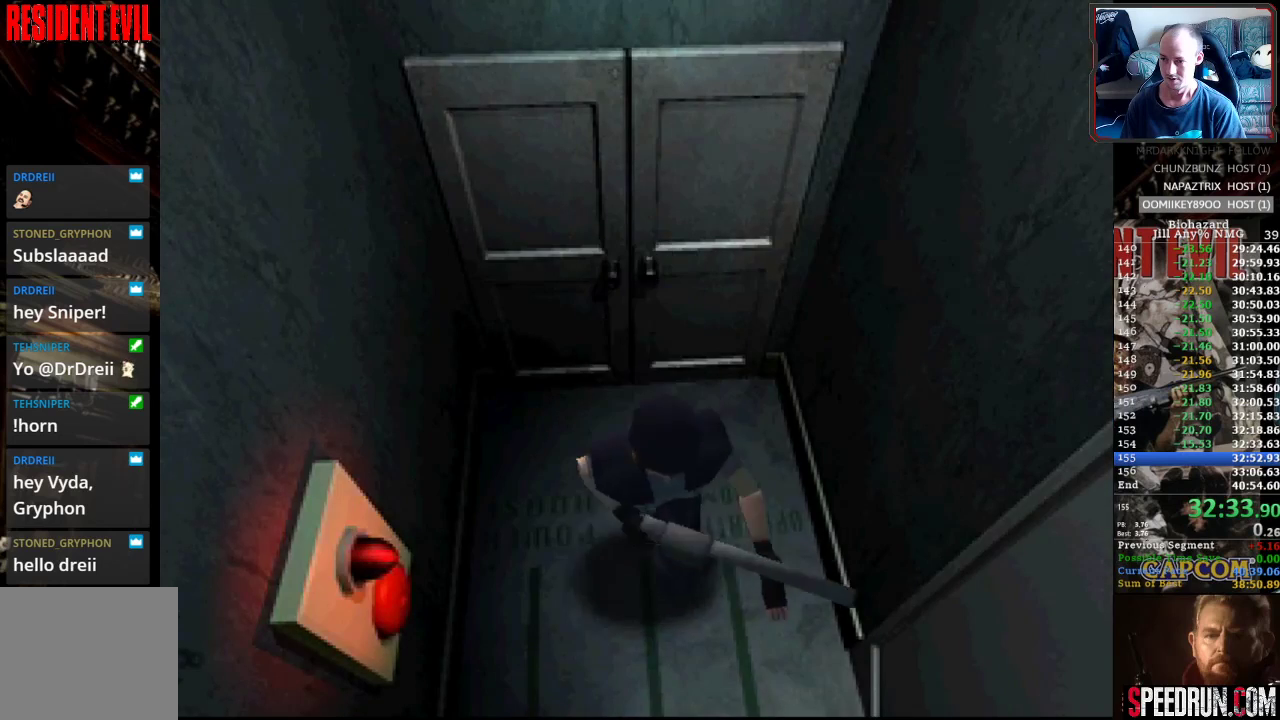
{"buttons": [], "events": [[50, "TRIANGLE", "down"], [83, "SQUARE", "up"], [133, "DPAD_UP", "up"], [183, "TRIANGLE", "up"]]}
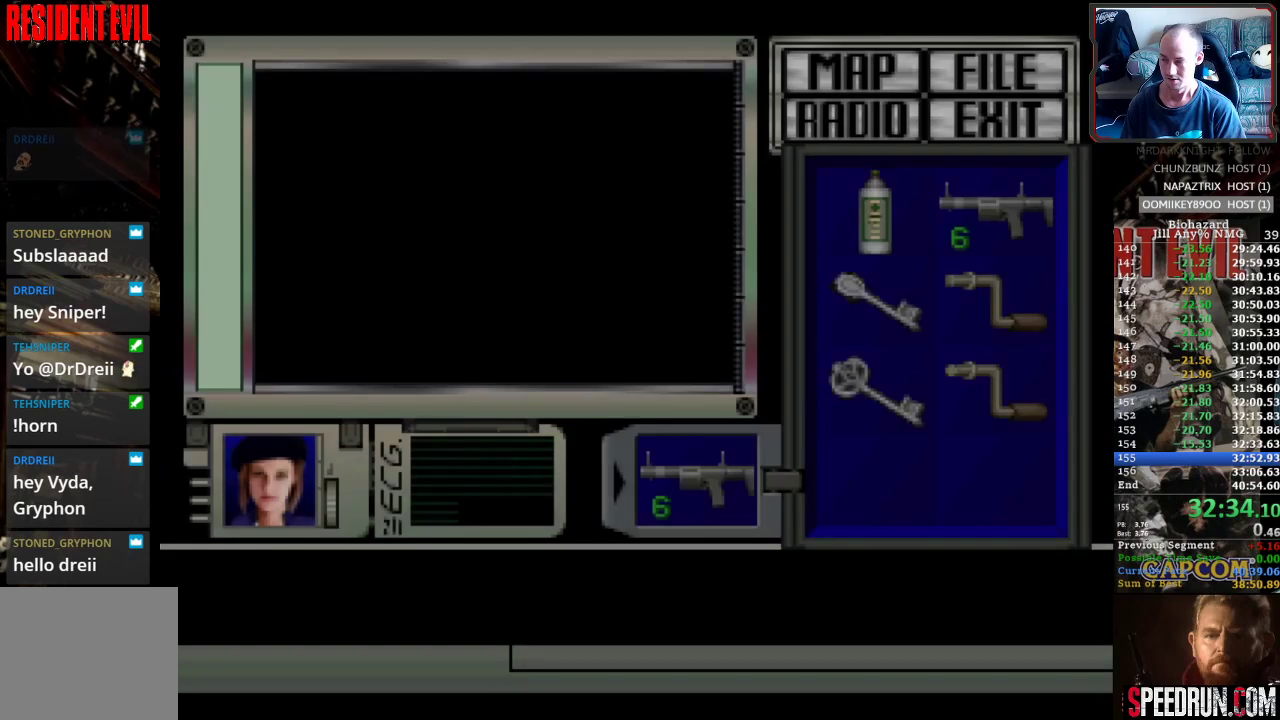
{"buttons": ["CROSS"], "events": [[317, "CROSS", "down"], [350, "CROSS", "up"], [450, "CROSS", "down"]]}
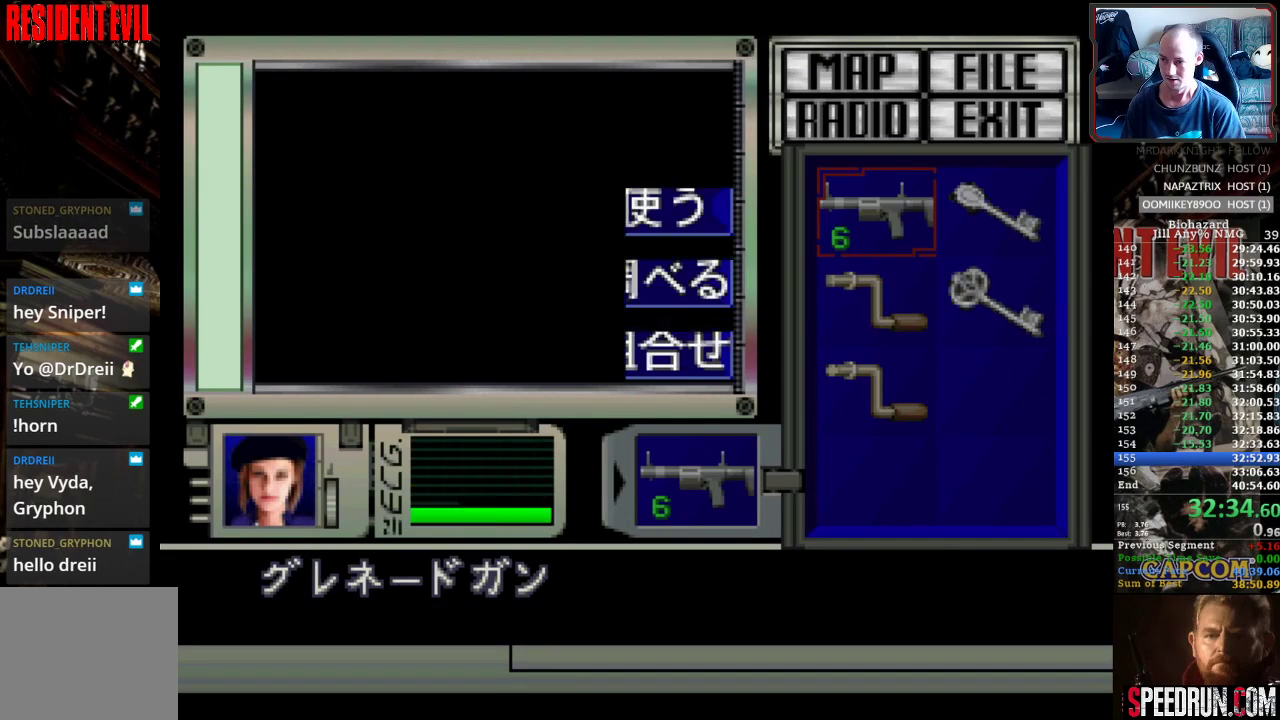
{"buttons": ["SQUARE", "DPAD_UP"], "events": [[50, "CROSS", "up"], [300, "TRIANGLE", "down"], [367, "DPAD_UP", "down"], [383, "SQUARE", "down"], [383, "TRIANGLE", "up"]]}
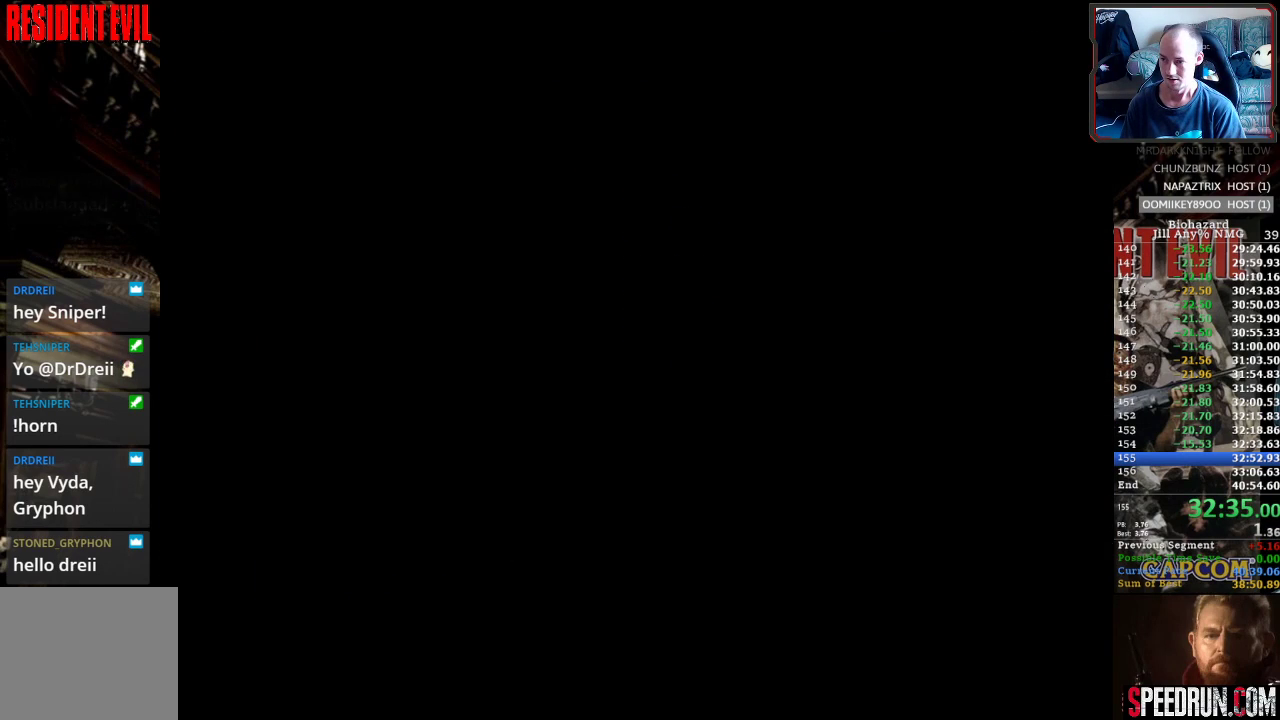
{"buttons": ["SQUARE", "DPAD_UP", "DPAD_RIGHT"], "events": [[483, "DPAD_RIGHT", "down"]]}
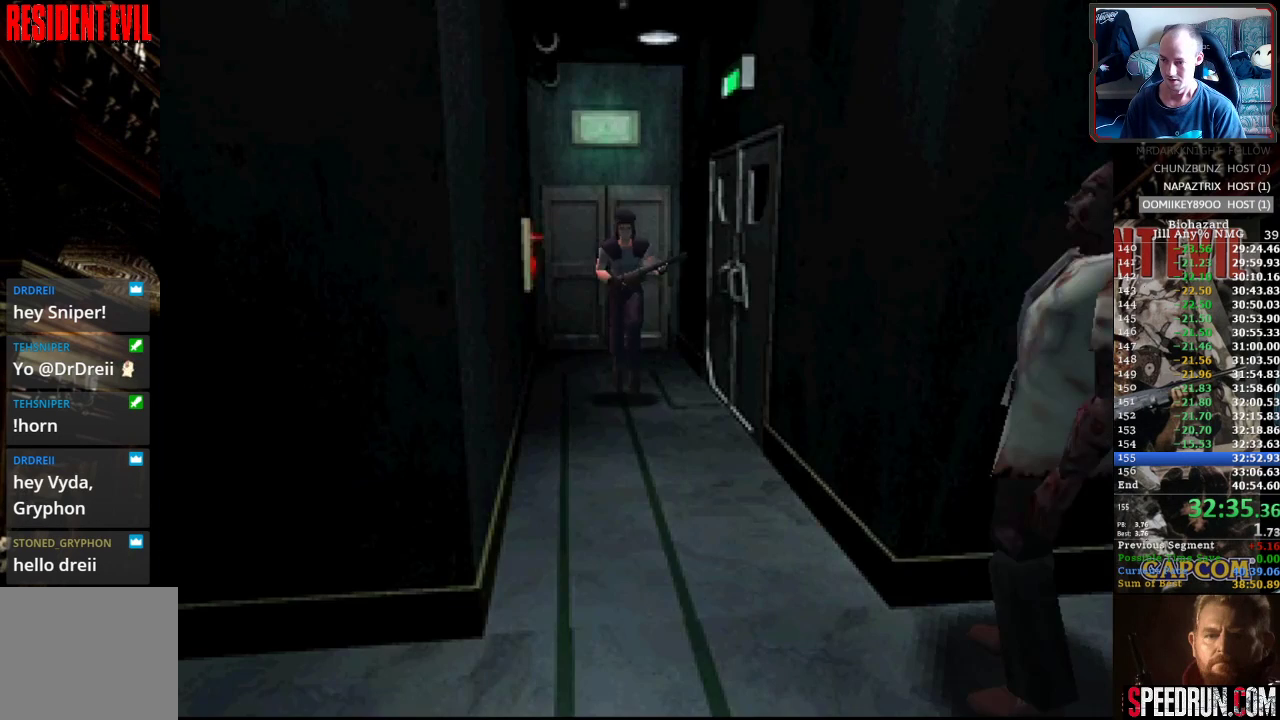
{"buttons": ["SQUARE", "DPAD_UP"], "events": [[83, "DPAD_RIGHT", "up"]]}
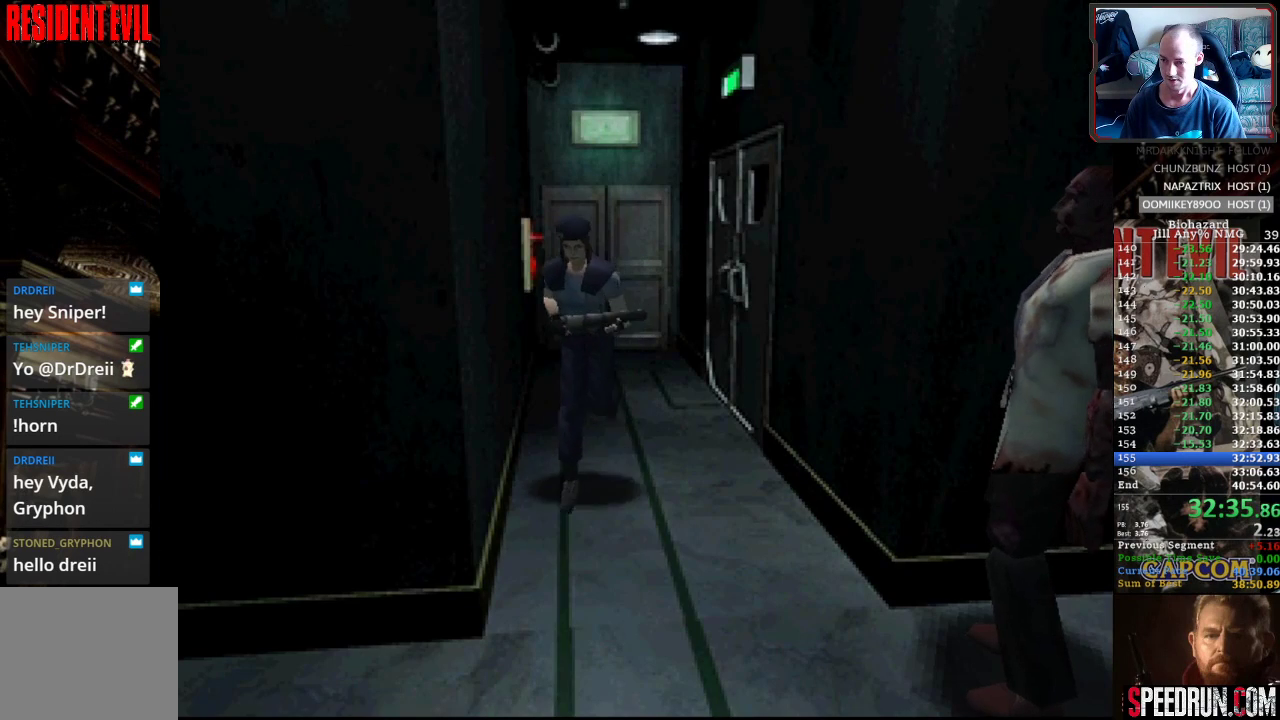
{"buttons": ["SQUARE", "DPAD_UP", "DPAD_RIGHT"], "events": [[367, "DPAD_RIGHT", "down"]]}
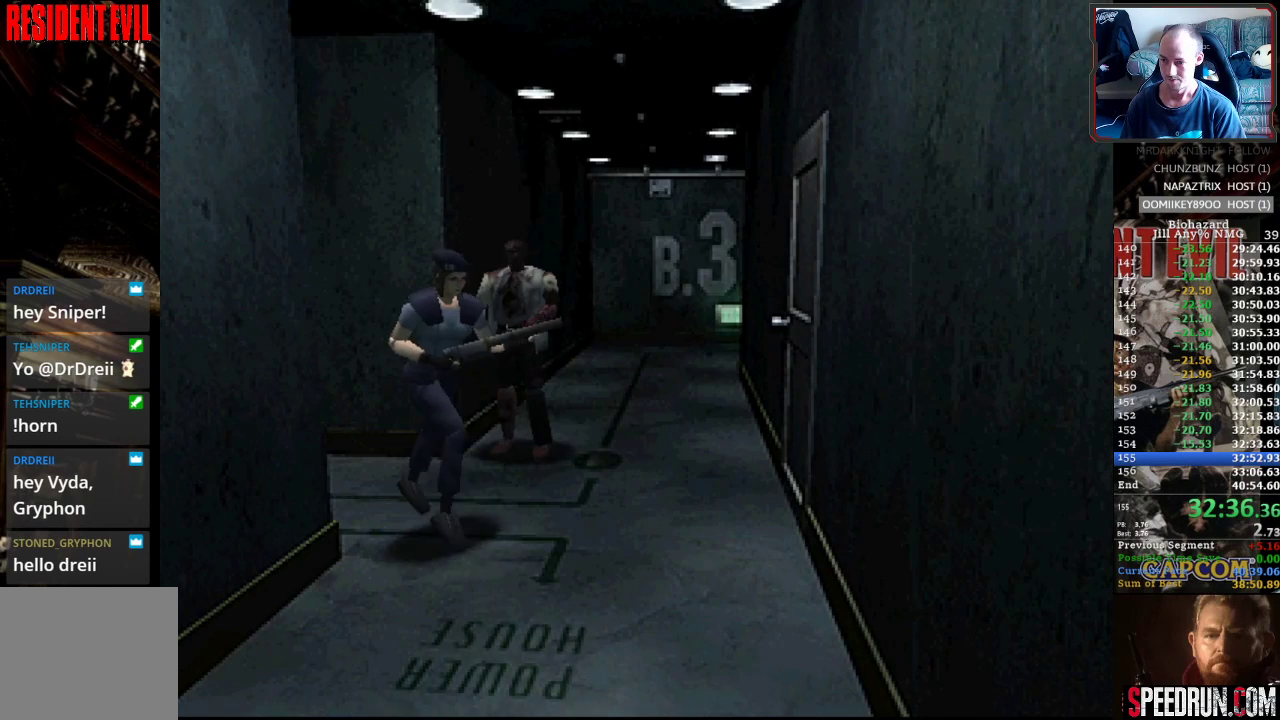
{"buttons": ["SQUARE", "DPAD_UP"], "events": [[417, "DPAD_RIGHT", "up"]]}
================================
### ACTIVITY
What the answer needs is every record above, exactly as written, and no pictures.

### RESULT
{"buttons": [], "events": [[50, "TRIANGLE", "down"], [83, "SQUARE", "up"], [133, "DPAD_UP", "up"], [183, "TRIANGLE", "up"]]}
{"buttons": ["CROSS"], "events": [[317, "CROSS", "down"], [350, "CROSS", "up"], [450, "CROSS", "down"]]}
{"buttons": ["SQUARE", "DPAD_UP"], "events": [[50, "CROSS", "up"], [300, "TRIANGLE", "down"], [367, "DPAD_UP", "down"], [383, "SQUARE", "down"], [383, "TRIANGLE", "up"]]}
{"buttons": ["SQUARE", "DPAD_UP", "DPAD_RIGHT"], "events": [[483, "DPAD_RIGHT", "down"]]}
{"buttons": ["SQUARE", "DPAD_UP"], "events": [[83, "DPAD_RIGHT", "up"]]}
{"buttons": ["SQUARE", "DPAD_UP", "DPAD_RIGHT"], "events": [[367, "DPAD_RIGHT", "down"]]}
{"buttons": ["SQUARE", "DPAD_UP"], "events": [[417, "DPAD_RIGHT", "up"]]}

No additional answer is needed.